Litomosoides sigmodontis infection of inbred mice is used as a model of human lymphatic filariasis (10), and provides the opportunity to test the impact of filariasis on coinfection. L. sigmodontis infection initially stimulates a Type 2 immune response during the larval and juvenile adult stages. However, similar to human infections, it develops a mixed Type 1 and 2 response as the adult parasites become fully mature and release the transmission stage microfilaria (Mf) into the blood stream, at which point the infection is referred to as patent. L. sigmodontis coinfection has been shown to both protect against and worsen malaria (11–14), protect against Leishmania major (15), increase the severity of LPS-mediated inflammation (16), but has no apparent effect on Mycobacterium tuberculosis infection (17).

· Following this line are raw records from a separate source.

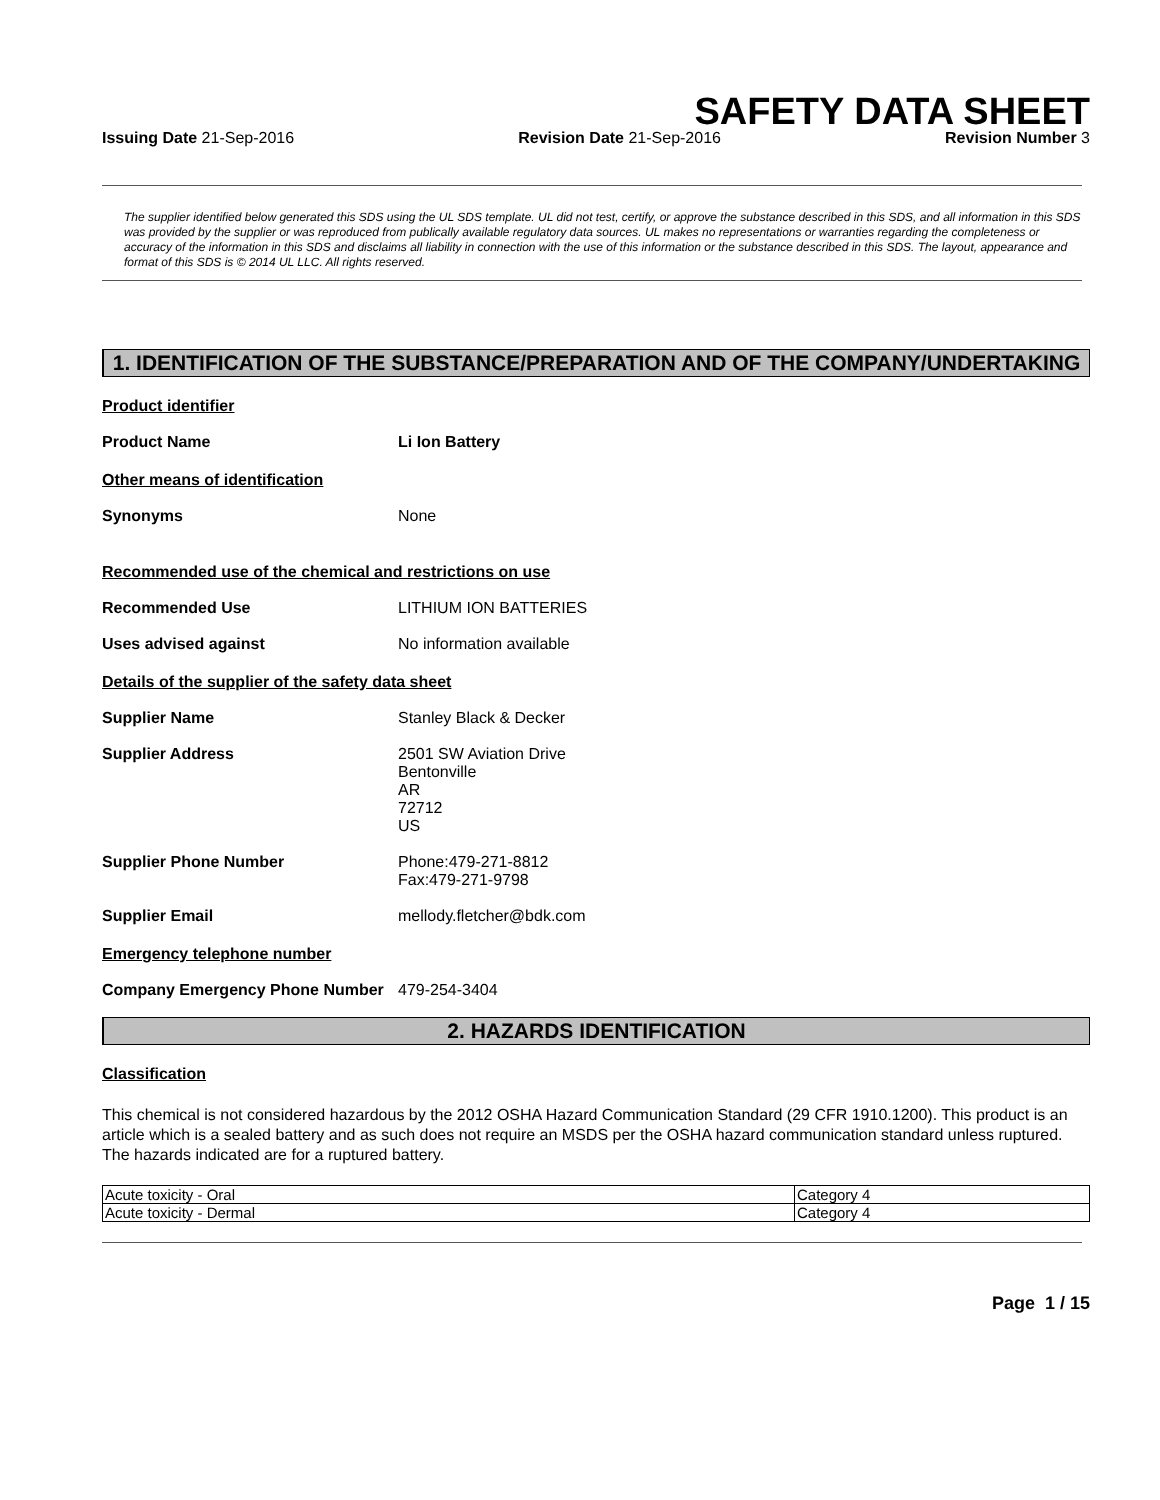SAFETY DATA SHEET
Issuing Date 21-Sep-2016 Revision Date 21-Sep-2016 Revision Number 3
The supplier identified below generated this SDS using the UL SDS template. UL did not test, certify, or approve the substance described in this SDS, and all information in this SDS was provided by the supplier or was reproduced from publically available regulatory data sources. UL makes no representations or warranties regarding the completeness or accuracy of the information in this SDS and disclaims all liability in connection with the use of this information or the substance described in this SDS. The layout, appearance and format of this SDS is © 2014 UL LLC. All rights reserved.
1. IDENTIFICATION OF THE SUBSTANCE/PREPARATION AND OF THE COMPANY/UNDERTAKING
Product identifier
Product Name Li Ion Battery
Other means of identification
Synonyms None
Recommended use of the chemical and restrictions on use
Recommended Use LITHIUM ION BATTERIES
Uses advised against No information available
Details of the supplier of the safety data sheet
Supplier Name Stanley Black & Decker
Supplier Address 2501 SW Aviation Drive
Bentonville
AR
72712
US
Supplier Phone Number Phone:479-271-8812
Fax:479-271-9798
Supplier Email mellody.fletcher@bdk.com
Emergency telephone number
Company Emergency Phone Number 479-254-3404
2. HAZARDS IDENTIFICATION
Classification
This chemical is not considered hazardous by the 2012 OSHA Hazard Communication Standard (29 CFR 1910.1200). This product is an article which is a sealed battery and as such does not require an MSDS per the OSHA hazard communication standard unless ruptured. The hazards indicated are for a ruptured battery.
| Acute toxicity - Oral | Category 4 |
| Acute toxicity - Dermal | Category 4 |
Page 1 / 15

Influenza A virus (IAV) infections cause virulent pro-inflammatory immune responses (18) hallmarked by ‘type I’ immunity, interferon production and generation of pro-inflammatory cytokines such as IL-6, TNF-α and IL-1β. These, can lead to extensive airway pathology within days of infection, increasing the severity of disease and incidence of mortality (19–21). Whilst L. sigmodontis can suppress vaccine-induced antibody responses to IAV (22), the impact of filarial co-infection on viral infections, including acute IAV infection, is unknown. We therefore tested whether infection with L. sigmodontis, which resides in the pleural cavity of mice, could affect an acute respiratory challenge with IAV. In particular, we tested the hypothesis that the immune regulatory pathways associated with L. sigmodontis infection would protect against IAV-induced pathology, and that the strongest protection would be seen during patent L. sigmodontis infection.